Document passage:

Boeing has for the first time revealed the sales breakdown for its 737 Max family, with the developmental -10 closing in on the 1,000-order mark.
Although the baseline 737 Max 8 remains the most popular variant – Boeing has unfilled orders for 2,751 examples and has already delivered 965 jets – the Max 10 is the next most popular family member, with the airframer sitting on an undelivered backlog of 810 aircraft.
The largest aircraft in the Max family, capable of carrying up to 230 passengers, the Max 10 is the only aircraft in Boeing’s narrowbody line-up capable of competing with the Airbus A321neo, particularly its long-range LR and XLR variants.
Boeing advertises the 737 Max 10 as capable of carrying 188-204 passengers in a two-class layout on routes of up to 3,100nm (5,740km), versus 180-220 for the A321XLR, which has an advertised range of 4,700nm.
Both aircraft are currently in development and are expected to enter service next year.
Meanwhile, the high-density 737 Max 8-200 has attracted 468 net orders, with 124 aircraft delivered as of 31 July. Irish budget carrier Ryanair accounts for almost 45% of the total, having placed orders for 210 examples.
Additionally, thanks to its May 2023 order for 150 737 Max 10s, plus 150 options, Ryanair also accounts for nearly 20% of that model’s backlog.
Rounding out the narrowbody line-up are the 737 Max 9 – Boeing has delivered 187 units and holds unfilled orders for 137 aircraft – and the Max 7, with 297 orders. The latter jet is set to enter service next year following a recent schedule adjustment.

Your tasks:
- 1) List every 737 Max variant named in the 737 Max sales breakdown.
- 2) Reproduce the part of the 737 Max sales breakdown that begins with the words containing "Boeing advertises the" and ends with "that model’s backlog.".

Data excerpts:
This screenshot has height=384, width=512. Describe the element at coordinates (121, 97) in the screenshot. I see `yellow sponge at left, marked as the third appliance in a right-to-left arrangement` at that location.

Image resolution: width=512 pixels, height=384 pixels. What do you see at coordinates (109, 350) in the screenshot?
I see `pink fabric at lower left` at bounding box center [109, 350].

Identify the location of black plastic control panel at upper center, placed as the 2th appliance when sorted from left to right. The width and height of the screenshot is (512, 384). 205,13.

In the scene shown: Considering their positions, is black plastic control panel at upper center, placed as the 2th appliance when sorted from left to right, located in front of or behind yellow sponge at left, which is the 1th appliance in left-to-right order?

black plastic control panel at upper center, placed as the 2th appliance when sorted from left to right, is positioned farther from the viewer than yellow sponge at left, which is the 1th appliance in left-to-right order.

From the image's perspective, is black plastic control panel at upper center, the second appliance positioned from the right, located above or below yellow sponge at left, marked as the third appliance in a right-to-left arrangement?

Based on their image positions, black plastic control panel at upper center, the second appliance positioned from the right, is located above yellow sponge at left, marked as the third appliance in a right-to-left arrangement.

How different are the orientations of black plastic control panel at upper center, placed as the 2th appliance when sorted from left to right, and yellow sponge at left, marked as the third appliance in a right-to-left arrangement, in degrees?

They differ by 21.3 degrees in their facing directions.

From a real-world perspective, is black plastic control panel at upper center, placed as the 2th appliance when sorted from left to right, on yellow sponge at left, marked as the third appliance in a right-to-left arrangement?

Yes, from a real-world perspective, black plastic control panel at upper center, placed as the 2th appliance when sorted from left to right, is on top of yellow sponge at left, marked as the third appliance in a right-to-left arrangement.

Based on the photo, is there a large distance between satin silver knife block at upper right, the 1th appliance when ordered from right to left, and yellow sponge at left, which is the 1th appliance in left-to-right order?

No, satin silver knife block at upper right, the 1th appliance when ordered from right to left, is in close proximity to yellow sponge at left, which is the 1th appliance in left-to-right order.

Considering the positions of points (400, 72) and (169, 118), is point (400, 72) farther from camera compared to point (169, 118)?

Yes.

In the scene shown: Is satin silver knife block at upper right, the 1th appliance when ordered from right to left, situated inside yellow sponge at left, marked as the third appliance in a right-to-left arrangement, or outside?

Exercise solutions:
- 1)
737 Max 8
737 Max 10
737 Max 8-200
737 Max 9
737 Max 7

- 2)
Boeing advertises the 737 Max 10 as capable of carrying 188-204 passengers in a two-class layout on routes of up to 3,100nm (5,740km), versus 180-220 for the A321XLR, which has an advertised range of 4,700nm.
Both aircraft are currently in development and are expected to enter service next year.
Meanwhile, the high-density 737 Max 8-200 has attracted 468 net orders, with 124 aircraft delivered as of 31 July. Irish budget carrier Ryanair accounts for almost 45% of the total, having placed orders for 210 examples.
Additionally, thanks to its May 2023 order for 150 737 Max 10s, plus 150 options, Ryanair also accounts for nearly 20% of that model’s backlog.